"[...] o inóspito, árido e descurado processo encontra-se estreitamente relacionado com as correntes espirituais dos povos e [...] as suas diversas concretizações devem ser incluídas entre os mais importantes testemunhos da cultura" (F. Klein (1902))



18/12/2015

Uma duplicação (naturalmente inútil) no CPC


1. O CPC contém duas disposições quase iguais:

-- O art. 751.º, n.º 7 (no âmbito da forma ordinária para pagamento de quantia certa), estabelece o seguinte: "O executado que se oponha à execução pode, no ato da oposição, requerer a substituição da penhora por caução idónea que igualmente garanta os fins da execução";

-- O art. 856.º, n.º 5 (no âmbito da forma sumária para pagamento de quantia certa), dispõe o seguinte: "O executado que se oponha à execução pode, na oposição, requerer a substituição da penhora por caução idónea que igualmente garanta os fins da execução".

Estando afastado, pelas razões que, para além de tudo o mais, abaixo serão explicitadas, que "na oposição" queira dizer algo de diferente de "no acto da oposição", esta duplicação de regimes não pode deixar de constituir uma anomalia legislativa. Como se sabe, à forma sumária da execução para pagamento de quantia certa são subsidiariamente aplicáveis as disposições do processo ordinário (art. 551.º, n.º 3), pelo que bastaria a regulamentação da matéria no processo ordinário para pagamento de quantia certa para que a mesma fosse aplicável ao respectivo processo sumário.

2. Para se perceber por que motivo a pequena diferença na redacção dos preceitos não pode ter nenhum significado há que ter presente o disposto no  art. 753.º, n.º 3. Na parte que agora interessa, este preceito impõe que seja comunicado ao executado que pode substituir a penhora por uma caução, mas só permite, através da remissão realizada para o art. 751.º, n.º 4, al. a), que essa substituição seja requerida no prazo da oposição à penhora. 

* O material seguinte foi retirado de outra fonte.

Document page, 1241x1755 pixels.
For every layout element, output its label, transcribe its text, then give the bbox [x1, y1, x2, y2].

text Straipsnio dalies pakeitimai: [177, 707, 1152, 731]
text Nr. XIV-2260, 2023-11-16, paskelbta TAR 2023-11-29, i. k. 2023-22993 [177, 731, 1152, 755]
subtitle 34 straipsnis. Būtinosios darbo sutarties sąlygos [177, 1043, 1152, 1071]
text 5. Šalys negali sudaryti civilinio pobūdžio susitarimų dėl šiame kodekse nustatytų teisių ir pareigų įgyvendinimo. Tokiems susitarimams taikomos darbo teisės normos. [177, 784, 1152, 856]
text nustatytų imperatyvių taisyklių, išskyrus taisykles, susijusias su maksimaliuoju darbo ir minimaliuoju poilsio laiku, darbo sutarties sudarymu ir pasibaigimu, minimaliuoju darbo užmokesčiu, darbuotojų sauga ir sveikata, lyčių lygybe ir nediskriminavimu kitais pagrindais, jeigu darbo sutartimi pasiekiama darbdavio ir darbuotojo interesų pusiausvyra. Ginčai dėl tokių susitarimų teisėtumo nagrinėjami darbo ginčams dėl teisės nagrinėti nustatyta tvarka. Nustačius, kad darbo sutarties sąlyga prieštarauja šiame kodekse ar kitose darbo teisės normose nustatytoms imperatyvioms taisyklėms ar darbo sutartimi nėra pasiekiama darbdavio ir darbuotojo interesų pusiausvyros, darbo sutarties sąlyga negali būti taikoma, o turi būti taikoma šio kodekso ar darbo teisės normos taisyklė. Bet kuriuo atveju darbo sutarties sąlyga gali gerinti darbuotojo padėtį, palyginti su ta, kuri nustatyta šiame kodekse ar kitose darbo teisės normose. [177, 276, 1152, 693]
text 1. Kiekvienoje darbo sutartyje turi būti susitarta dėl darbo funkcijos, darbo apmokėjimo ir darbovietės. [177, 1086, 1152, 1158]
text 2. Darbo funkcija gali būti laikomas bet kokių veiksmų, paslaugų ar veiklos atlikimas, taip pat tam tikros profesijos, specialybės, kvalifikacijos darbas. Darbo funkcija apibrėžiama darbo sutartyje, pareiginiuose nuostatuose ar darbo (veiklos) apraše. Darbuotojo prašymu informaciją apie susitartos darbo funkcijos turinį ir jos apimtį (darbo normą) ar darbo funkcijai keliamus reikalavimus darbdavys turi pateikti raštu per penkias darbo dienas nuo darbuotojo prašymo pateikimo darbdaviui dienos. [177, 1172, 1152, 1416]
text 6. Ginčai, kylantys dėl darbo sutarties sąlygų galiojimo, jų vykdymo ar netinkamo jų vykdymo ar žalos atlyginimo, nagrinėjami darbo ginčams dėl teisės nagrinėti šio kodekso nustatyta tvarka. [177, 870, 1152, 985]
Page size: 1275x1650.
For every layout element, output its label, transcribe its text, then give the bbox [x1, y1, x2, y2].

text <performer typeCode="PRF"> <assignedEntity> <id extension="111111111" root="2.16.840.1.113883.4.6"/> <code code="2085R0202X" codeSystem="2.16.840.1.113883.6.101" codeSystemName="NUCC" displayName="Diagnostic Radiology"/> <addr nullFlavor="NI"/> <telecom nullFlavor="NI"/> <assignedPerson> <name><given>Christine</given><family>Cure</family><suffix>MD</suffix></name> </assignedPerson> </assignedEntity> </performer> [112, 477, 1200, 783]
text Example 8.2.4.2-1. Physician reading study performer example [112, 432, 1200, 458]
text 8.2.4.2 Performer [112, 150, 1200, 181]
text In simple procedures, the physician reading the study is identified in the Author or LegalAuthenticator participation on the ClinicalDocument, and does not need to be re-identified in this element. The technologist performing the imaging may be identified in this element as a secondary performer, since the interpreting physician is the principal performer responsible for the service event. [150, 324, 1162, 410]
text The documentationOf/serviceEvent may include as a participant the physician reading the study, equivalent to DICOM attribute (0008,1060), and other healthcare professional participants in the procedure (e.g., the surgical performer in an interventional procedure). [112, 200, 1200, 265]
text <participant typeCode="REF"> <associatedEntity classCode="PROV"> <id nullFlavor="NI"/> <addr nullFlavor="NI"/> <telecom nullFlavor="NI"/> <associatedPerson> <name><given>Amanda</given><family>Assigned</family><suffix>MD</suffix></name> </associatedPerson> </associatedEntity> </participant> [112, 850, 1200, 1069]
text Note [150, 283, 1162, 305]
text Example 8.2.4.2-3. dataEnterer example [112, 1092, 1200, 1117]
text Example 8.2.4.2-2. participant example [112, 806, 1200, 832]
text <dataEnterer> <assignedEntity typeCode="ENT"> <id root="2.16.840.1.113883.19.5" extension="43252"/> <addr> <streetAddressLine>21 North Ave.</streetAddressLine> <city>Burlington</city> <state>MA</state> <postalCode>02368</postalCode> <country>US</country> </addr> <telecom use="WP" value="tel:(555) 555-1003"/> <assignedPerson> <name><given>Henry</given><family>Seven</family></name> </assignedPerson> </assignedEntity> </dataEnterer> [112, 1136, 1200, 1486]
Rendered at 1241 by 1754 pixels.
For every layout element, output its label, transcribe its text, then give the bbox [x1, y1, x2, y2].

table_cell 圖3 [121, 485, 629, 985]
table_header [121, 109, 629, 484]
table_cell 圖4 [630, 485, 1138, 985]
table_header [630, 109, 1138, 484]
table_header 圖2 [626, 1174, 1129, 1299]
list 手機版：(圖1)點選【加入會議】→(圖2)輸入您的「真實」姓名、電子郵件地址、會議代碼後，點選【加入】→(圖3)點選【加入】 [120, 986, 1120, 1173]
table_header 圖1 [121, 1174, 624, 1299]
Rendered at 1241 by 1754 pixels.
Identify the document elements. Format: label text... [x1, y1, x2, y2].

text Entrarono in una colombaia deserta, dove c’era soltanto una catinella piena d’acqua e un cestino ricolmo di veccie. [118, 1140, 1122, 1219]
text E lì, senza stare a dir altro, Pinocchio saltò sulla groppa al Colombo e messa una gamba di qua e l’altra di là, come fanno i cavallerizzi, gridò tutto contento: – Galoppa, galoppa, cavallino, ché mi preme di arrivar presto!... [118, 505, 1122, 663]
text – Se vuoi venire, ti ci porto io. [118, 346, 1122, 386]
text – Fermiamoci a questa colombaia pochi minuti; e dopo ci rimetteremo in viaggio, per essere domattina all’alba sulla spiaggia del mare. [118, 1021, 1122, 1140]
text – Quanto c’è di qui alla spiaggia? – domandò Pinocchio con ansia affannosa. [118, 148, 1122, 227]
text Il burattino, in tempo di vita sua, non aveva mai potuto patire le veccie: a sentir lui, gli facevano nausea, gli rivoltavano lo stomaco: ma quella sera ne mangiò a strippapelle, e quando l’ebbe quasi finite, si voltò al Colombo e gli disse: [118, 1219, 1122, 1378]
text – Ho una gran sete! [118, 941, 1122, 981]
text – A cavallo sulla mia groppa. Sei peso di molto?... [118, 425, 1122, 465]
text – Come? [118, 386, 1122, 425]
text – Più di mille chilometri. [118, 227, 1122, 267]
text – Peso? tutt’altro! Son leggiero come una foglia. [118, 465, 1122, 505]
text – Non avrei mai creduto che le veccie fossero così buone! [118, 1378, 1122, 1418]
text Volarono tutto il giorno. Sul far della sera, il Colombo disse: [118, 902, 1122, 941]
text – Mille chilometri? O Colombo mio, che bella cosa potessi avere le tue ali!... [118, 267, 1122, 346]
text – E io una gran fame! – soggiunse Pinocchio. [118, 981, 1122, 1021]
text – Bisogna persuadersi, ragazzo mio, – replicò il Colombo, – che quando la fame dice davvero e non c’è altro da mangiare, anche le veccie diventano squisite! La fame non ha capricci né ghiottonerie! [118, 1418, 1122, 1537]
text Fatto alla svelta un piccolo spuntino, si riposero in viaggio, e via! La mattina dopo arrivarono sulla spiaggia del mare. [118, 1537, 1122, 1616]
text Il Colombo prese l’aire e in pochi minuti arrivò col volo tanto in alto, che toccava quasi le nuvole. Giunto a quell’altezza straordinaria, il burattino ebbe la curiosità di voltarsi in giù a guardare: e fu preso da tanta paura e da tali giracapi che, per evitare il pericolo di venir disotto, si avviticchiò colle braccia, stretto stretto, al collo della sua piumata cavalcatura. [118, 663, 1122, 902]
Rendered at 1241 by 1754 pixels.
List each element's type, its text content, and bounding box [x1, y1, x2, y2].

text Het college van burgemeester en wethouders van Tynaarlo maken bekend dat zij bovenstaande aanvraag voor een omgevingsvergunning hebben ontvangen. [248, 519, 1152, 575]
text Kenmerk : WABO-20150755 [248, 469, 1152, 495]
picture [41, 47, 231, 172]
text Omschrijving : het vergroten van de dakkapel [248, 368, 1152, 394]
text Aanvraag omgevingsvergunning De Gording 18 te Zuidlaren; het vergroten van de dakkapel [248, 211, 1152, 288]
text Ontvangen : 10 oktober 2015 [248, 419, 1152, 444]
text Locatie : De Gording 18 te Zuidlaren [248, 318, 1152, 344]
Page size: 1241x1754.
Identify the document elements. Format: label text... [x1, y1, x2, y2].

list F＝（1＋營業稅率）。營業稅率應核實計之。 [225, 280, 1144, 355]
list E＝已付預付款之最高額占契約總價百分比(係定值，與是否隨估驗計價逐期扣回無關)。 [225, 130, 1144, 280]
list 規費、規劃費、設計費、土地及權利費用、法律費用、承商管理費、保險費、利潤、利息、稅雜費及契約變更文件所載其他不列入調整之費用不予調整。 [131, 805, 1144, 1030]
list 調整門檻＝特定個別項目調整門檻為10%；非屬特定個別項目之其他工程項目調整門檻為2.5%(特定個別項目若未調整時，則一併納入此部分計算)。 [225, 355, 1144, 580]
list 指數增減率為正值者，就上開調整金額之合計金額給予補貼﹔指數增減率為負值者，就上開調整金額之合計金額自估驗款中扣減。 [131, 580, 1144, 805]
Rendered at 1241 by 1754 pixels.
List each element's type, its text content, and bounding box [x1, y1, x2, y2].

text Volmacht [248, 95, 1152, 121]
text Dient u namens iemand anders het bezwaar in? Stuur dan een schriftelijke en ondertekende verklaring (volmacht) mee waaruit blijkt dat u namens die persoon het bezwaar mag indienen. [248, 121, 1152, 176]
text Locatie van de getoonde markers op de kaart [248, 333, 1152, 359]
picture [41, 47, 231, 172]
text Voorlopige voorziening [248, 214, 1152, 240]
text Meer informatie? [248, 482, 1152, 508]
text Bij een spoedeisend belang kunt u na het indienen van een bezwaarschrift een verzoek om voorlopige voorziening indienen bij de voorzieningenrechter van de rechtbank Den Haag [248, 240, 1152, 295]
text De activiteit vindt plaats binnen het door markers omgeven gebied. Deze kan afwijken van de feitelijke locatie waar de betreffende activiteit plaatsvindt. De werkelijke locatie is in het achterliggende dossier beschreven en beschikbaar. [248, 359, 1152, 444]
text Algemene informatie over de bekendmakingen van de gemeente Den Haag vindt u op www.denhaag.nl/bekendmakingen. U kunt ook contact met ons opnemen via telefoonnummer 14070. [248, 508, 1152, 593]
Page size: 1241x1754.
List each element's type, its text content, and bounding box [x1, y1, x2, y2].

Relativamente à forma ordinária da execução para pagamento de quantia certa, isto significa que a substituição da penhora por caução não tem de ser requerida no "acto de oposição", isto é, na petição de embargos de executado. Nessa forma de processo, as diligências prévias à penhora só ocorrem, em regra, depois de decorrido o prazo de oposição, depois da apresentação de oposição sem efeito suspensivo ou ainda depois de a oposição ter sido julgada improcedente (cf. art. 748.º, n.º 1, al. b) a d)). Portanto, na oposição à execução ou não pode mesmo ser requerida a substituição por caução, porque a penhora ainda nem sequer se realizou, ou pode ser requerida essa substituição "na oposição" mas fora do "acto de oposição", porque a penhora foi entretanto realizada após a entrega da petição de embargos (algo que pode suceder com frequência sempre que a dedução da oposição não tenha efeito suspensivo da execução).

O regime é distinto na forma sumária da execução para pagamento de quantia certa, bem como na forma ordinária desta execução quando tenha sido dispensada a citação previa do executado (cf. art. 727.º), dado que, nestes regimes processuais, o prazo para oposição à penhora coincide com o prazo para a oposição à execução (art. 856.º, n.º 3, e 727.º, n.º 4). Portanto, nestes casos, atendendo a que a substituição tem de ser requerida no prazo de oposição à penhora (art. 753.º, n.º 3, e 751.º, n.º 4, al. a))a substituição da penhora por caução só pode ser requerida "no acto de oposição", ou seja, na petição inicial dos embargos de executado (que também pode servir como acto de oposição à penhora). 

Sendo assim, se se quisesse estabelecer alguma diferença entre "no acto de oposição" e "na oposição", então haveria que concluir que, considerando a forma do processo a que cada uma destas expressões se refere, as mesmas estariam trocadas: a primeira ("no acto de oposição") consta do regime da forma ordinária, mas é mais adequada para a execução sumária; a segunda ("na oposição") consta do regime da forma sumária, mas é mais apropriada para a execução ordinária. O melhor é mesmo concluir, sem demasiado apego ao sentido literal, que aquelas expressões devem ser interpretadas com o sentido que cada uma delas deve ter no enquadramento da respectiva forma de processo.